I also bought magazines with programs that one could type into the computer. Fortunately, I’d had a touch typing class…and while my speed went down, my accuracy went way, way up. I hated proofreading the program to see what I’d mistyped.
An Atari 65XE in 1987.
Loved that thing! I still have my old Ataris. An Atari 130XE which was a slightly improved 65XE, and an 800XL which came before the 65XE, but are technically pretty much the same.
I still play the games, but usually on an emulator. It’s way more convenient to play Atari 8-bit games on my PC than to dig out my old Ataris.
Disk drive? Monitor? Luxuries! We used our Commodore with a cassette player and an old B&W TV, and we were happy!
Dad had an Apple of some generation at least by 1981 - assume it was an Apple II and I would have been 5-6. We got to play computer games and we were also enrolled in a computer class so were doing the basic programming other people have mentioned previously.
Acorn Electron: Acorn Electron - Wikipedia
Still got it at my Parents’ place, in remarkably good nick too. I was never good at getting rid of computer gear, my Amigas 500 and 1200 are kicking around somewhere too.
Double Post.
Yes
Oh, you kids and your new-fangled ideas.
I learned to program Basic on a teleprinter, which operated as a time-sharing terminal, connected to the University mainframe by an accoustic coupler. We saved our programs on paper tape.
Magnetic media? VDUs? You don’t know you’re born.
Spectravideo SV-318 with tape storage. I loved that thing. If we’d had more than one television in the house, I’d have never been off it.
CGA? Didn’t the RL come with 16-color Tandy video?
Mine was also a Tandy 1000… I think it was a TX.
I guess I am the first to say IBM-PC. It was in April, 1982 about 8 months after it first came out. It had a serial number in the 140,000 range. I read somewhere that they started at 100,000 so it was about the 40,000th made.
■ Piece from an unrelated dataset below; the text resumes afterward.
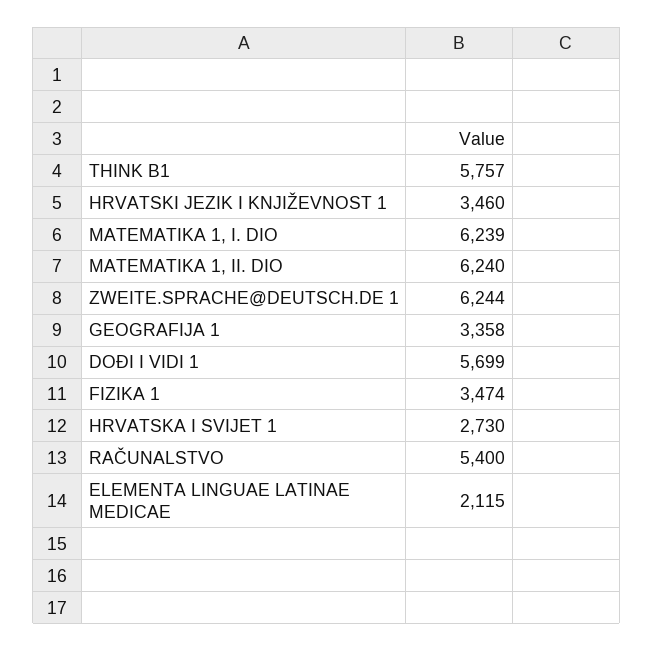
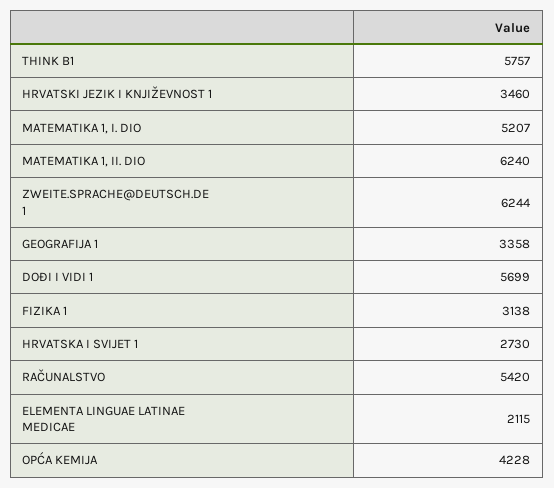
MATEMATIKA 1, I. DIO: 6239 -> 5207
FIZIKA 1: 3474 -> 3138
RAČUNALSTVO: 5400 -> 5420
OPĆA KEMIJA: none -> 4228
It came with 16K of memory (immediately raised to 64K) and one 160K diskette drive, single-sided. The IBM-DOS that it came with had no release number. That summer DOS 1.05 was released. It changed the 8 sectors per track to 9 and so disk storage went up to 180K. It also supported double-sided disks and I eventually got one (and then two) new diskette drives that could read double-sided. Wow, two diskette drives that held 360K each!
I still have the machine. Waiting for a museum to want it. But I did a lot of good things with it. Finally got a Packard-Bell with a hard drive in 1987.
I had the ZX81 - Old man still has it in his loft - was telling a friend in IT lately that it was 30 years old this year and he reminded me he was only 29 and was too young to know what I was talking about - what! with a tape - what is that… Thermal printer??? God did it make me feel old
I’m another who had a TI-99/4A as a kid. It gets the credit/blame for me going into computer science and becoming a software engineer.
I also typed in BASIC programs from magazines.
My first PC I go myself was in my 20’s - I had the ZX81 at 16 that my dad bought.
Was the Olivetti pcs11 – 2Mb RAM, 20Mb Hard disk – DOS 5 and Windows 3.1.
I remember trying to upgrade the hard disk to 100Mb hard disk – the bios would only accept less than 100Mb - so I had to return the it and get a 80 Mb and double space it.